Navratilova received the diagnosis following a routine mammogram. She’s undergone a lumpectomy and next month will begin six weeks of radiation therapy.

Each year, about 70,000 American women are diagnosed with DCIS. A surgeon at the University of California, San Francisco said “there’s only a one percent chance anyone with this diagnosis would die of breast cancer,” the AP reported.


Teens With Lung Problems Use Risky Inhalants

American teens with respiratory problems are just as likely to use dangerous inhalants as those without lung problems, says a federal study released Wednesday.

The analysis of 2006-08 data collected from 67,850 young people found that about 4.4 percent of 12- to 17-year-olds with asthma, bronchitis, pneumonia and other breathing problems used inhalants in the past year, compared with 4.1 percent of young people without lung conditions, Dow Jones Newswires reported.

Otherwise healthy people who use inhalants (huffing) can develop breathing problems resulting in unconsciousness or death, and the risk may be even greater in those with respiratory problems, experts warn. Inhalants are easily accessible and can be highly addictive.

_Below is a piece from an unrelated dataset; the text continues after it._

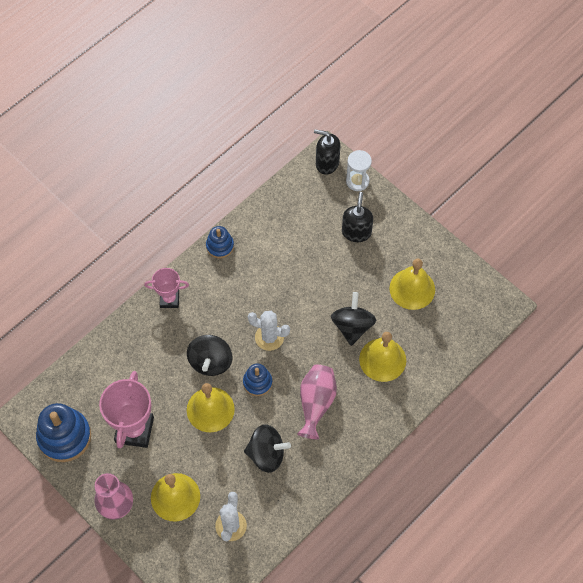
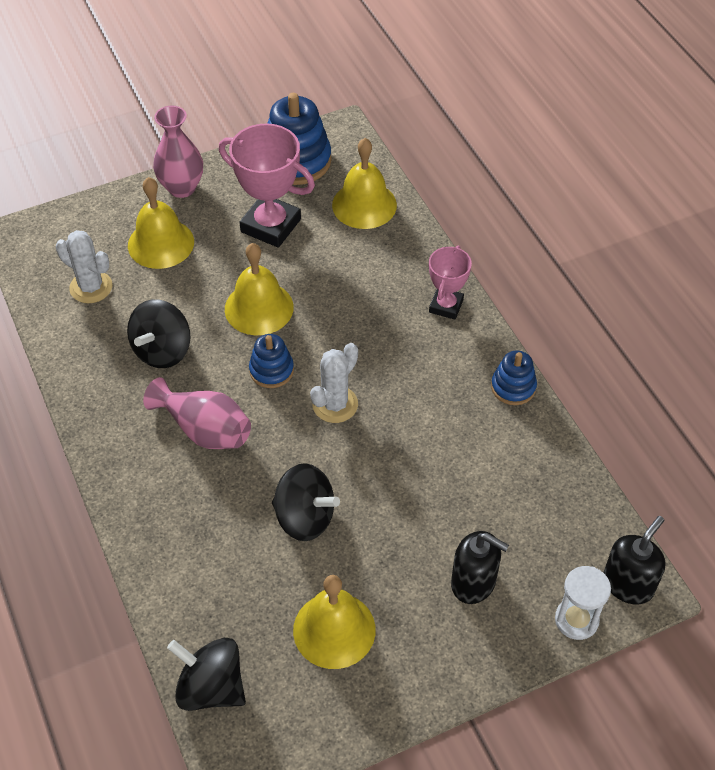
camera: 110 degrees right, 10 degrees down
black spinning top [187,335,233,376] -> black spinning top moved to [167,638,246,711]
yellow bell [359,332,406,382] -> yellow bell moved to [332,138,397,229]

The study also found that American Indian and Alaskan Native teens are more than twice as likely as black teens to engage in huffing, Dow Jones reported.

“No one should engage in huffing. The consequences can be deadly,” Pamela Hyde, administrator of the Substance Abuse and Mental Health Services Administration, said in a news release about the study, which was sponsored by SAMHSA.


Con Artists Using New Health Law to Sell Bogus Policies

American consumers are being warned about scam artists trying to use the new health insurance law to sell fake policies.

Since the health reform bill was signed March 23 by President Barack Obama, some hustlers have been going door-to-door misleadingly telling people there’s a limited open-enrollment period to purchase health insurance, while others have set up toll-free lines to sell phony policies, the Associated Press reported.

In a letter Tuesday, U.S. Health and Human Services Secretary Kathleen Sebelius urged state insurance commissioners and attorneys general to investigate and prosecute such scams to the fullest.

The issue is also on the radar of federal health-care fraud investigators.

“Unfortunately, scam artists and criminals may be using the passage of these historic reforms as an opportunity to confuse and defraud the public,” Sebelius wrote in the letter, the AP reported.


Young Adults Struggle After Leaving Foster Care: Study

A new study finds that young adults who grew up in foster care struggle to find jobs and stay out of trouble.

Researchers tracked 602 youths in Illinois, Iowa and Wisconsin who were required to leave foster care when they were 18 or 21 and found that only half of them were employed by their mid-20s, The New York Times reported.

The study also found that six in 10 men had been convicted of a crime and three in four women, many with children of their own, were receiving some form of public assistance. Only six in 100 of the former foster children had completed a college degree.

“We took them away from their parents on the assumption that we as a society would do a better job of raising them,” said study leader Mark Courtney, a sociologist at the University of Washington, the Times reported. “We’ve invested a lot money and time in their care, and by many measures they’re still doing very poorly.”

Each year in the United States, about 30,000 young adults are “aged out” of foster care. This long-term study is the largest to follow these people over many years.


EPA Proposes Adding 16 Chemicals to Toxics List

In the first expansion of the Toxics Release Inventory (TRI) in more than a decade, the U.S. Environmental Protection Agency is proposing adding 16 chemicals to the list.

The publicly available database contains information about toxic chemical releases and waste management activities reported each year by certain industries and federal facilities.

Based on a review of available studies, the EPA concluded that the 16 chemicals can cause cancer in humans. Public comment on the proposed inclusion of these 16 chemicals will be accepted for 60 days after the proposal appears in the Federal Register.

According to an EPA news release, four of the chemicals fall under the polycyclic aromatic compounds category. This category includes chemicals that are “persistent, bioaccumulative, toxic and are likely to remain in the environment for a very long time. These chemicals are not readily destroyed and may build up or accumulate in body tissue,” the news release said.

Currently, the TRI contains information on nearly 650 chemicals and chemical groups from about 22,000 industrial facilities across the country.